Category Archives: Space

Unfortunate Analogy

Taylor Dinerman says that we should be optimistic about the political staying power of the president’s Vision For Space Exploration.

Unfortunately, the example he uses doesn’t inspire confidence in me, at least in terms of the potential for success of the program, though it may continue to get funding ad infinitum, as our ineffective space activities already have for the past three decades since Apollo. After all, over two decades after Reagan made his “Star Wars” speech, we still don’t have a missile defense.

Shuttle-Derived Wet Dreams

Ed Kyle has an overview of Mike Griffin’s plans for a Shuttle-derived launch architecture.

I think that it’s a mistake to maintain the expensive Shuttle infrastructure, and an even bigger one to make the president’s vision dependent on heavy lift vehicles, particularly when there’s only one type, with no resiliency. But as Ed points out, politically, there are a lot of influential congresscritters with Shuttle employees in their districts, so pork may rule the day once again.

Let The Tumbrels Roll

Jeff Foust asks, with regard to Griffin’s reorganization:

At what point does the standard reorganization of officials during a change of leadership become something more like a purge?

I’m not sure exactly where that point is, but it seems pretty clear to me from this WaPo article that, though they don’t use the word, we’re well beyond it.

As I’ve said before, Dr. Griffin is either going to be a spectacular success, or a spectacular failure, but either way, he’s going to do it his way. As the article points out, he’s been thinking about these issues for a long time. If I were in his position, I’d do a pretty thorough housecleaning as well, but I wouldn’t necessarily bring in all of the same people that he will.

[Update in the afternoon]

Via Keith Cowing, here’s a Slashdot discussion of this.

[Another update at 3 PM]

Thomas James says that Griffin is being Machiavellian. He means that in a good way, of course.

False Choices

Jeff Foust points out a couple of editorials in the DC Examiner that set up the false choice of manned exploration versus, well, other stuff. In the one case, it’s earth sciences, though why this is NASA’s job (as opposed to, say, NOAA or NSF) isn’t said.

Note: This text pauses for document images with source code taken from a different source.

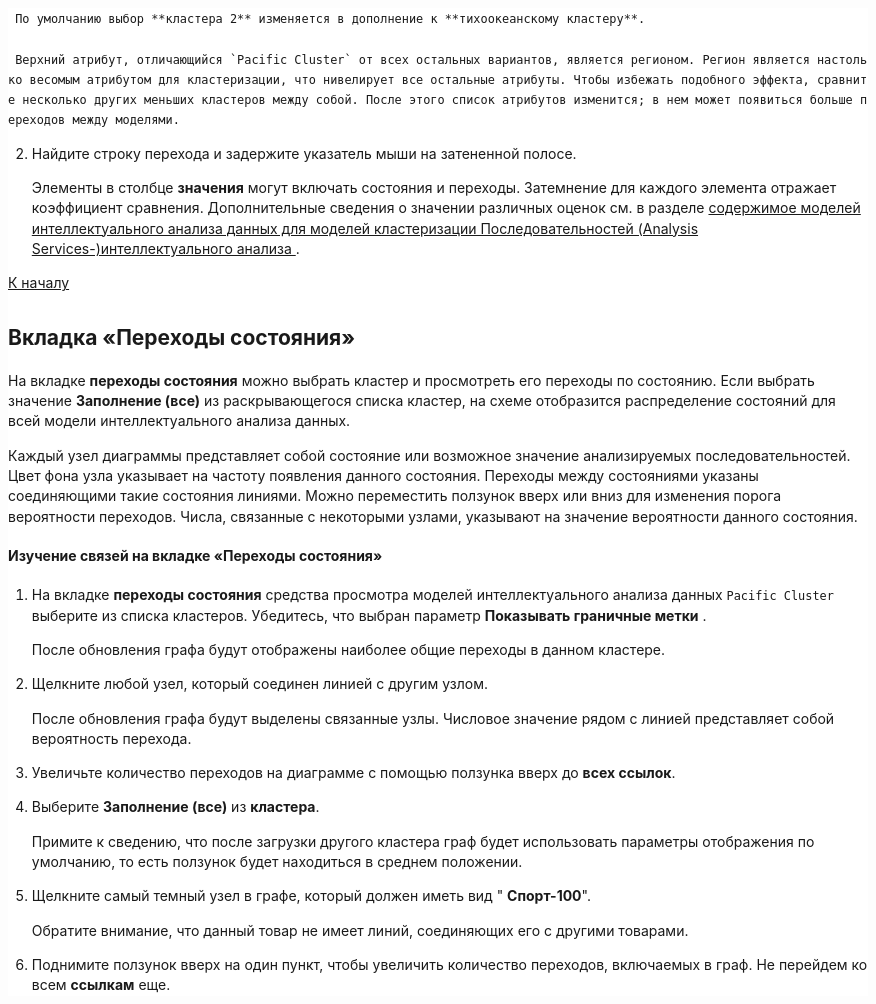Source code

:      По умолчанию выбор **кластера 2** изменяется в дополнение к **тихоокеанскому кластеру**.  
  
     Верхний атрибут, отличающийся `Pacific Cluster` от всех остальных вариантов, является регионом. Регион является настолько весомым атрибутом для кластеризации, что нивелирует все остальные атрибуты. Чтобы избежать подобного эффекта, сравните несколько других меньших кластеров между собой. После этого список атрибутов изменится; в нем может появиться больше переходов между моделями.  
  
2.  Найдите строку перехода и задержите указатель мыши на затененной полосе.  
  
     Элементы в столбце **значения** могут включать состояния и переходы. Затемнение для каждого элемента отражает коэффициент сравнения. Дополнительные сведения о значении различных оценок см. в разделе [содержимое моделей интеллектуального анализа данных для моделей кластеризации Последовательностей &#40;Analysis Services-&#41;интеллектуального анализа ](../../2014/analysis-services/data-mining/mining-model-content-for-sequence-clustering-models.md).  
  
 [К началу](#bkmk_CDiagram)  
  
##  <a name="state-transitions-tab"></a><a name="bkmk_StateTran"></a>Вкладка «Переходы состояния»  
 На вкладке **переходы состояния** можно выбрать кластер и просмотреть его переходы по состоянию. Если выбрать значение **Заполнение (все)** из раскрывающегося списка кластер, на схеме отобразится распределение состояний для всей модели интеллектуального анализа данных.  
  
 Каждый узел диаграммы представляет собой состояние или возможное значение анализируемых последовательностей. Цвет фона узла указывает на частоту появления данного состояния. Переходы между состояниями указаны соединяющими такие состояния линиями. Можно переместить ползунок вверх или вниз для изменения порога вероятности переходов. Числа, связанные с некоторыми узлами, указывают на значение вероятности данного состояния.  
  
#### <a name="to-explore-the-relationships-in-the-state-transition-tab"></a>Изучение связей на вкладке «Переходы состояния»  
  
1.  На вкладке **переходы состояния** средства просмотра моделей интеллектуального анализа данных `Pacific Cluster` выберите из списка кластеров. Убедитесь, что выбран параметр **Показывать граничные метки** .  
  
     После обновления графа будут отображены наиболее общие переходы в данном кластере.  
  
2.  Щелкните любой узел, который соединен линией с другим узлом.  
  
     После обновления графа будут выделены связанные узлы. Числовое значение рядом с линией представляет собой вероятность перехода.  
  
3.  Увеличьте количество переходов на диаграмме с помощью ползунка вверх до **всех ссылок**.  
  
4.  Выберите **Заполнение (все)** из **кластера**.  
  
     Примите к сведению, что после загрузки другого кластера граф будет использовать параметры отображения по умолчанию, то есть ползунок будет находиться в среднем положении.  
  
5.  Щелкните самый темный узел в графе, который должен иметь вид " **Спорт-100**".  
  
     Обратите внимание, что данный товар не имеет линий, соединяющих его с другими товарами.  
  
6.  Поднимите ползунок вверх на один пункт, чтобы увеличить количество переходов, включаемых в граф. Не перейдем ко всем **ссылкам** еще.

And both point out the continuing need for resolving my pet peeve, that we have still not had a national debate on why NASA even exists. Until we can develop some kind of consensus on why we have a government-funded space program, and particularly a manned one, we’ll continue have these pointless discussions. As it is now, the purpose is vague and chameleon like, allowing proponents of pork and hobby shops to continue to proliferate.